Джек стоял, глядя на пустую кровать брата.

Обычно воскресным утром в это время под одеялом вырисовывалось длинное тело Тома. А если он был на ногах, то носился по дому, наводняя его запахами своих химических опытов или создавая жуткий хаос не до конца продуманными физическими экспериментами.

Еще вчера Джек жаловался, что ему приходится делить комнату с Томом и мириться с постоянным грохотом. А сегодня он отдал бы что угодно за то, чтобы вернуть Тома обратно.

Семейство Кристмасов переехало в Личфорд всего несколько месяцев назад. В их новом доме было достаточно комнат, чтобы Том мог иметь свою собственную спальню, но для этого нужно было сделать кое-какой ремонт — во многих помещениях были сырые стены. А пока что Том и Джек жили вместе. Это временами раздражало Джека. Однако при данном повороте событий Джек согласился бы делить со своим младшим братом все, что угодно, только бы Том не лежал сейчас в больнице, а был бы опять дома.

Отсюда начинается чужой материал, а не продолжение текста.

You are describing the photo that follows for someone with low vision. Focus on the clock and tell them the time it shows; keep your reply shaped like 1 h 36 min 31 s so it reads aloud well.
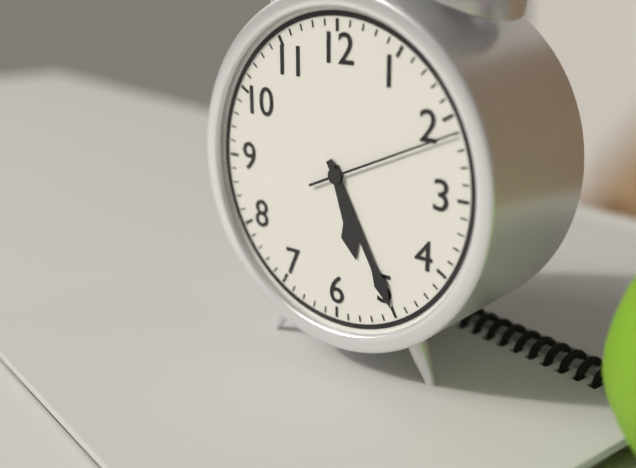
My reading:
5 h 25 min 11 s
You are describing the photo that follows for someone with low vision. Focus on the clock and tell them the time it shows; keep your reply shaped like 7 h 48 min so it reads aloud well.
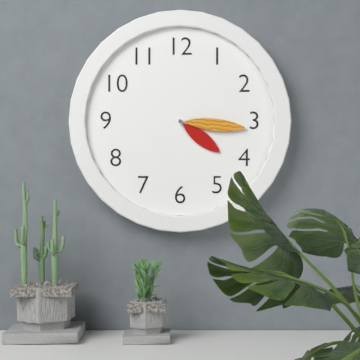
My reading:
4 h 16 min
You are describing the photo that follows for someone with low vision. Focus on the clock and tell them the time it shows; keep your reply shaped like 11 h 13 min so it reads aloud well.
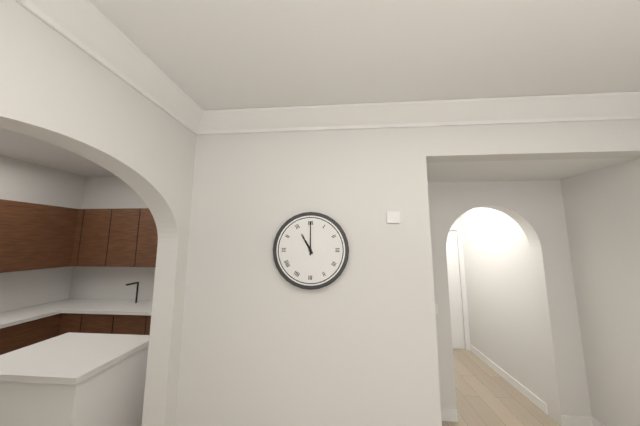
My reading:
11 h 00 min
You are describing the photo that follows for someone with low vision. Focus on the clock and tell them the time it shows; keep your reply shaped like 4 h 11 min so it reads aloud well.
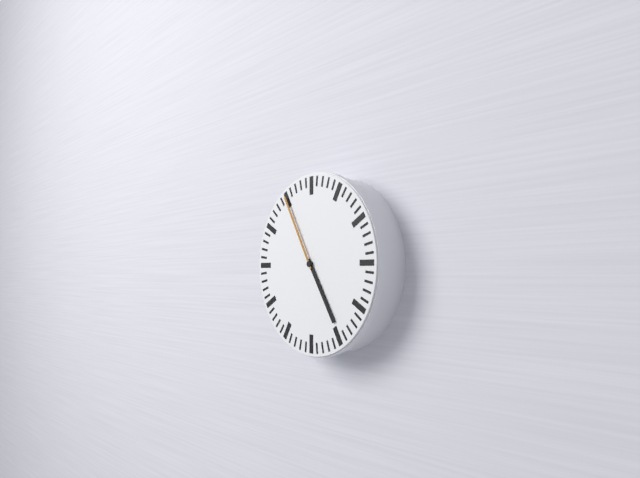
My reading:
4 h 55 min
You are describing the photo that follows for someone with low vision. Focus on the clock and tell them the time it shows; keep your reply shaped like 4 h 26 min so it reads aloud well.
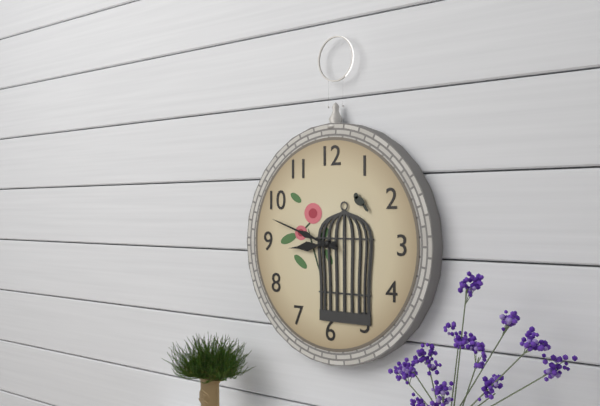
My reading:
8 h 48 min
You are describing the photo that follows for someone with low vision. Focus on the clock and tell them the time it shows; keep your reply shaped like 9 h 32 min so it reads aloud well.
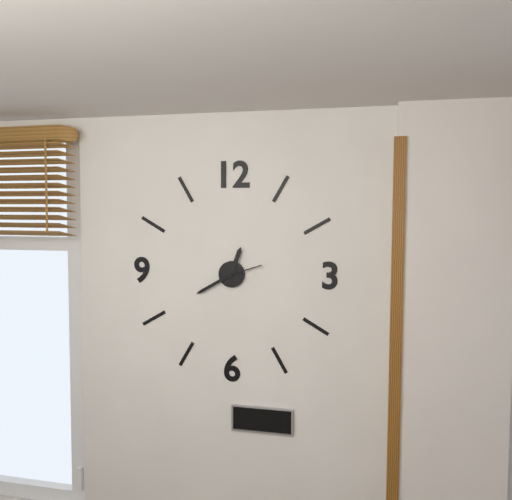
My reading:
12 h 40 min
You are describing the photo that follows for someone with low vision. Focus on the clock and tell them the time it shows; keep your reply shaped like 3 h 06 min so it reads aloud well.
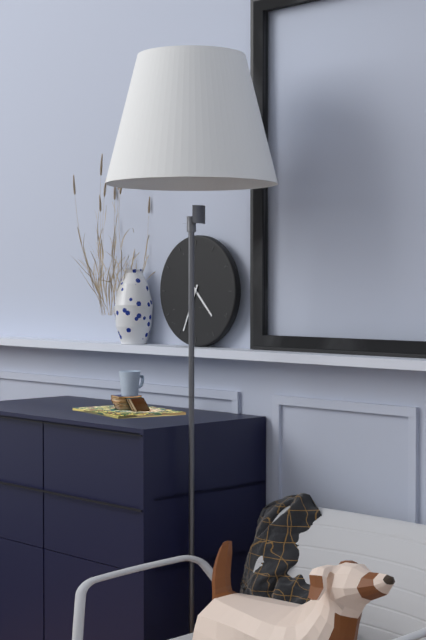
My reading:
4 h 34 min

Несмотря на сдержанность доктора Фэрфакса, Джек почувствовал, что тот обеспокоен лихорадочными симптомами, последовавшими после того, как Том наглотался грязной воды. Джек никому не говорил об этом, но когда вчера вечером Том заподозрил, что заразился чумой, это его потрясло. Конечно, можно было предположить, что Том просто бредит от сильного жара, но Джек опасался, что за этим могло быть что-то еще.

Некоторые представители семьи Кристмасов обладали чем-то вроде шестого чувства. Это свойство передавалось по материнской линии. Оно было у бабушки — мамы их мамы. Мама тоже этим обладала: она за несколько дней вперед могла предсказать, какая будет погода, могла найти потерянные вещи, просто подумав о них.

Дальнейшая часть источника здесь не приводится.